══ Texte d'étude ══

Origines de la fête

 

Chavouot ou Shavouot est une fête religieuse juive célébrée le 6 (et le 7 pour les Juifs vivant en dehors de la Terre d'Israël) du mois juif de Sivan (Avril/Mai/Juin).

Avec Souccot et Pessa'h, Chavouot est l'une des Trois Fêtes de pèlerinage marquant l'année juive. Chavouot est également le terme d'un jubilé, à la fin du décompte des 49 jours du Omer à partir du second soir de Pessa'h.

 

 

Dénominations et signification de la fête

 

Le nom de la fête de Chavouot vient de l'hébreu qui signifie semaines, car elle a lieu sept semaines après Pessa'h. Elle est ainsi souvent connue sous le nom de "fête des semaines" ou encore de « pentecôte » juive. En effet, le terme de racine grecque, "pentecôte", correspond aux 50 jours de Pessa'h à Chavouot.

 

Les trois fêtes de Pessa'h, Chavouot et Souccot sont appelées Atseret (assemblée solennelle) car elles étaient historiquement les trois occasions annuelles de pèlerinages au Temple de Jérusalem à l'époque de son existence. Pessa'h étant symboliquement la "fête des semences", Chavouot est appelée "fête des prémices", car les premiers fruits de la récolte étaient alors offerts au Temple à cette date.

 

Ces dénominations sont issues du texte de la Bible hébraïque :

 

le nom de Hag ha-Katsir (fête de la récolte) provient du livre de l'Exode xxiii. 16 ;

le nom de Hag Chavouot (fête des semaines) apparaît dans les livres de l'Exode xxxiv. 22 et du Deutéronome xvi. 10 ;

le nom de Yom ha-Bikkourim (fête des prémices) est mentionné dans le livre des Nombres xxviii. 26.

La principale signification de la fête reste la célébration du don de la Torah au peuple d'Israël, choisi parmi les peuples pour la recevoir, selon la tradition.

 

Relation à l'agriculture

 

Dans l'Ancien Israël, la récolte du nouveau grain durait sept semaines et était une période joyeuse (Jer. 5:24; Deut. 16:9; Is. 9:3).

Elle commençait avec la récolte de l'orge au cours de la Pâque et terminait avec celle du froment à Chavouot. Cette fête avait donc le statut d'un festival de fermeture de la récolte du grain, tout comme le huitième jour de Souccot (Fête des Cabanes) clôt celle des fruits.

═══

Tâche à réaliser. Rédigez la suite du texte sur Chavouot en reprenant après sa dernière phrase. La liste placée ci-après n'a aucun rapport avec le texte sur Chavouot.

══ Données extraites ══

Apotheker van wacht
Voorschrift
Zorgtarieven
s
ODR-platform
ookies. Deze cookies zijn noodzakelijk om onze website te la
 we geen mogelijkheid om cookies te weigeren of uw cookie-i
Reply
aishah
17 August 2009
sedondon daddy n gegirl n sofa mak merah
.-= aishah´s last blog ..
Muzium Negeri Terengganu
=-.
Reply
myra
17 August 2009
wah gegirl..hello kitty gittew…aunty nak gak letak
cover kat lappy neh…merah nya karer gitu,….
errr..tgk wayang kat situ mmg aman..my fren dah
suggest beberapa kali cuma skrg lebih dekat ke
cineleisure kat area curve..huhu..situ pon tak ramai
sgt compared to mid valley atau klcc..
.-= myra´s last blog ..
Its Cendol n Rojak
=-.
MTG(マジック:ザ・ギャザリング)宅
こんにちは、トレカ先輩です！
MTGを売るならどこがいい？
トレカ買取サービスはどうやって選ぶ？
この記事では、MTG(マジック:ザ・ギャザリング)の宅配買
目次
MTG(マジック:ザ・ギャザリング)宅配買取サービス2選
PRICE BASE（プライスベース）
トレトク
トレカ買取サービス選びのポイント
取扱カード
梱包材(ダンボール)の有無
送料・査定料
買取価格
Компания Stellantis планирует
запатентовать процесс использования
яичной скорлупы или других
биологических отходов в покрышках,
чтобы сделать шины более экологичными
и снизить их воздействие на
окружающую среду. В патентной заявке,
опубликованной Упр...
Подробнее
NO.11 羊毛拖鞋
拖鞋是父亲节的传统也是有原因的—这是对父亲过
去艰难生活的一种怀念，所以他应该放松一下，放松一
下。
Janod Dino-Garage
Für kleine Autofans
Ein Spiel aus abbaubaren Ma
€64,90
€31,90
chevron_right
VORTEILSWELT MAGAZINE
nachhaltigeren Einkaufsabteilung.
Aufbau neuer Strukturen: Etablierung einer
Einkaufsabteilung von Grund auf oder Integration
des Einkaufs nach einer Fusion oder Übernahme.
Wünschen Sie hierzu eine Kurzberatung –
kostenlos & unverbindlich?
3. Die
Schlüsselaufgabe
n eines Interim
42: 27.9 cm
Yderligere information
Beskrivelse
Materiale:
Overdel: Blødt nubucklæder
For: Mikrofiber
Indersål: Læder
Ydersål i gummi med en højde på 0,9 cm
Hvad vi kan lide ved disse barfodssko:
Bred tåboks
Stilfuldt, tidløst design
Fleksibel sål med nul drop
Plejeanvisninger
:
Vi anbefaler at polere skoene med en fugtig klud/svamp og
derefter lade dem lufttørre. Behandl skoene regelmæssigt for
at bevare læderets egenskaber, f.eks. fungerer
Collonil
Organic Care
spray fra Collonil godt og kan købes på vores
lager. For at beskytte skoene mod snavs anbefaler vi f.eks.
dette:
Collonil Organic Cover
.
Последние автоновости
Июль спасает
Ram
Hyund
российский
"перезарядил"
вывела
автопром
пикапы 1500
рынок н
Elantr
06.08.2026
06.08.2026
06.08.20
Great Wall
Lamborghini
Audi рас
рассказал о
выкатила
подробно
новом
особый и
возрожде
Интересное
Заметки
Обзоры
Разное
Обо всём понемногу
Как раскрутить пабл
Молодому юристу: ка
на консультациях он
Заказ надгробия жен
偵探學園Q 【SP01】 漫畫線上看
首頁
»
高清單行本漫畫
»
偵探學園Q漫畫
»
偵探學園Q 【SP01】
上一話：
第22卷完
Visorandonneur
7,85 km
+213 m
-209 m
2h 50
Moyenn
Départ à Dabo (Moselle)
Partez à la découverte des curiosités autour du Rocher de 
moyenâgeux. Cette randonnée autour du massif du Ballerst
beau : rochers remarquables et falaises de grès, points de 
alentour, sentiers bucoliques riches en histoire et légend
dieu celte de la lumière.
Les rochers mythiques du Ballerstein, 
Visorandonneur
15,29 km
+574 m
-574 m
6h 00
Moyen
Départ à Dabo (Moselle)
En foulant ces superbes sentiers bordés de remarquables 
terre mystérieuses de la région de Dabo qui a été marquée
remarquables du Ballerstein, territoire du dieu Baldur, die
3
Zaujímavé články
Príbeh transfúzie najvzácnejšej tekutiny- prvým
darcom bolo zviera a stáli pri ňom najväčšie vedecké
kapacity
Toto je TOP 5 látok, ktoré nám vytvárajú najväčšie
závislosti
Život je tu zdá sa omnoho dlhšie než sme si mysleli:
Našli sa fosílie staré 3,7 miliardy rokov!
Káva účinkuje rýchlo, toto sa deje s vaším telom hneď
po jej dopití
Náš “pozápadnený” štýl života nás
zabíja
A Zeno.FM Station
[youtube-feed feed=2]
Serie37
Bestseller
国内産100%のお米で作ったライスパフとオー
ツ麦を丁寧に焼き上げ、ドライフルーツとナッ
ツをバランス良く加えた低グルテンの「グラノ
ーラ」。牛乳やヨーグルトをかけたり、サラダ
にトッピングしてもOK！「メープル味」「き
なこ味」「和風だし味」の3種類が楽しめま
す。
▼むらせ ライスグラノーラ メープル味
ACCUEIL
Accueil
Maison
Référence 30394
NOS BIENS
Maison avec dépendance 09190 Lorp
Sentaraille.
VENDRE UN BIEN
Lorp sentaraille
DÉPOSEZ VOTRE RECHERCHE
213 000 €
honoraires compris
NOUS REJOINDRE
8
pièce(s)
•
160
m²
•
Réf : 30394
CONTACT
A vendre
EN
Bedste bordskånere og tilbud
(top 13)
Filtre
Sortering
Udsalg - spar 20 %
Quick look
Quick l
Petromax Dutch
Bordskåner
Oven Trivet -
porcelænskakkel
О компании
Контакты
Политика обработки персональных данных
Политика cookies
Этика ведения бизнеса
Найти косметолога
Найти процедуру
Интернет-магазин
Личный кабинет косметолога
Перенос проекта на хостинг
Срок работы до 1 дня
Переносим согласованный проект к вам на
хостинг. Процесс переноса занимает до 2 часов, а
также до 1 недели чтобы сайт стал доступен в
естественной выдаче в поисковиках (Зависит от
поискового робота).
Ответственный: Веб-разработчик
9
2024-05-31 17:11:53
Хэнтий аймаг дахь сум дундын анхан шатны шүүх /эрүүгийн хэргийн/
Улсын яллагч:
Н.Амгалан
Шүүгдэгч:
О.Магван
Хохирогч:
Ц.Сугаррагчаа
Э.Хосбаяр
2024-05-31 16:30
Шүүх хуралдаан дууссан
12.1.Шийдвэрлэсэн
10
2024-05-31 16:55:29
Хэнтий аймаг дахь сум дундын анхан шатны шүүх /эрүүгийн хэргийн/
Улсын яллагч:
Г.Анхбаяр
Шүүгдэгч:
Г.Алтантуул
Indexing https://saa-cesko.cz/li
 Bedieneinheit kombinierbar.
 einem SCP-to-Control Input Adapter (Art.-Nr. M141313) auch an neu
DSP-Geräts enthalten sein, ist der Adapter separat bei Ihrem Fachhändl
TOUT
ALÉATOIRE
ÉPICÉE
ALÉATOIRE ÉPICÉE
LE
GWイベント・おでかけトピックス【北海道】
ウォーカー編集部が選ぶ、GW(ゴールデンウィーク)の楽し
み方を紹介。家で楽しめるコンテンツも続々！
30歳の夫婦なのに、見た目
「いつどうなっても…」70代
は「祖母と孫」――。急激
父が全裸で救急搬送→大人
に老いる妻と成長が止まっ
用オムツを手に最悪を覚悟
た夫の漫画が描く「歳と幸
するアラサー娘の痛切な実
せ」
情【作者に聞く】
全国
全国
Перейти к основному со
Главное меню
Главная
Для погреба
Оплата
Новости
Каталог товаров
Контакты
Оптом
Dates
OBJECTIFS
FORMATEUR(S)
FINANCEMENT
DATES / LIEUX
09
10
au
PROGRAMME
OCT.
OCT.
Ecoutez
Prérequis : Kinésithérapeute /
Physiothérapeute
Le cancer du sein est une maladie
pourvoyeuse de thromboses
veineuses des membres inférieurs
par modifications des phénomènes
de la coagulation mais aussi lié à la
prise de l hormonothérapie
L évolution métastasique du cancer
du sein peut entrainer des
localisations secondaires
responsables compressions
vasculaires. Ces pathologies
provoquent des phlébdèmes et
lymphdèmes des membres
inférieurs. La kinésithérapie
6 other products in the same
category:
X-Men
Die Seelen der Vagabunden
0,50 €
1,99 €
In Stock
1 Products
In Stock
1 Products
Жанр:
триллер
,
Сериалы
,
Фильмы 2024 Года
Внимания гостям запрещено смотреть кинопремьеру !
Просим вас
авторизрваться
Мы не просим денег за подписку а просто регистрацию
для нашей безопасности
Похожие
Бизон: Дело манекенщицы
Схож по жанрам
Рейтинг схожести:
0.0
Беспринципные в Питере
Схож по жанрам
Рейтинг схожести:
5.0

═══

Corrigé de l'exercice.
Selon Ex. 34:18-26, Chavouot est le second des trois festivals à célébrer au sanctuaire. Les Israélites sont tenus d'y apporter les prémices de la récolte du froment, les "prémices de ton labeur que tu as cultivé dans ton champ"." Il ne s'agit pas d'offrandes prescrites pour la communauté, "mais avec un tribut d'une offrande de ta main en toute liberté... tu réjouiras le Seigneur ton Dieu, toi et ton fils, et ta fille,[...] le Lévite qui réside dans tes portes, l'étranger, l'orphelin et la veuve" (d'après Deut. 16:9-12).

Dans Lev. 23:15-22, il est également fait mention d'une offrande des premiers fruits que toute la communauté doit apporter. Divers sacrifices animaux sont réalisés, ainsi que l'offrande de deux miches de pain provenant de la nouvelle récolte. Le travail est interdit.

 

 

Chavouout dans la littérature rabbinique

 

La fête de Chavouot apprait sous ce nom dans Chemot 34/22 : "et tu feras la fête de Chavouot; prémices de la moisson des blés" et sous le nom de - fêtes des prémices - Hag Hakatsir dans Chemot 23/16 ou encore dans Bamidbar 28/26 sous l'appellation de "Ouvyom Habikourim" - le jour des prémices.

A aucun moment, la Torah n'y fait une allusion en tant que jour de Mattane Torah, de jour de la Révélation...

 

Le festival est connu dans la Mishna et le Talmud comme Atseret, terme désignant habituellement une "assemblée solennelle", désignant la congrégation lors des festivals de pélerinage. Ce terme se rapporte donc égalemnt à Pessa'h (Deut. 16:8) et à Souccot (Lev. 23:36). C'est dans la littérature post-talmudique, notamment guéonique, qu'il est désigné par son nom biblique de Chavouot.

 

Chavouot tombe le 6 Sivan, et jamais un mardi, un jeudi ou un samedi. En Diaspora, il est fêté deux jours.

 

"Le lendemain du Sabbath"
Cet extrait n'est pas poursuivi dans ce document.